### The input

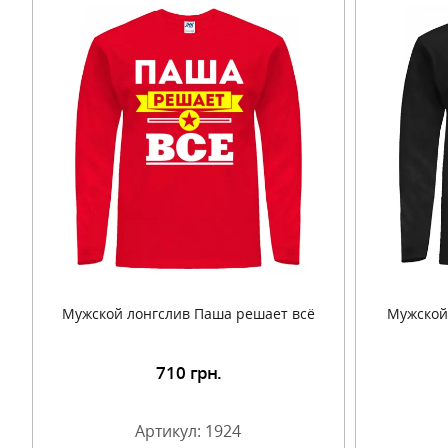
Мужской лонгслив Паша решает всё
Мужской
710
грн.
Подробнее
Артикул: 1924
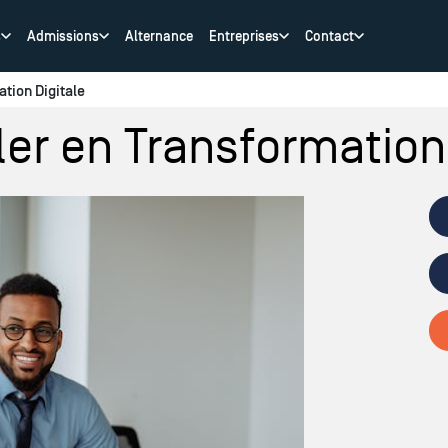
s
Admissions
Alternance
Entreprises
Contact
ation Digitale
ler en Transformation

######

— Your instructions —
Omitting the pictures, repeat all entries exactly.

— Task output —
Мужской лонгслив Паша решает всё
Мужской
710
грн.
Подробнее
Артикул: 1924
s
Admissions
Alternance
Entreprises
Contact
ation Digitale
ler en Transformation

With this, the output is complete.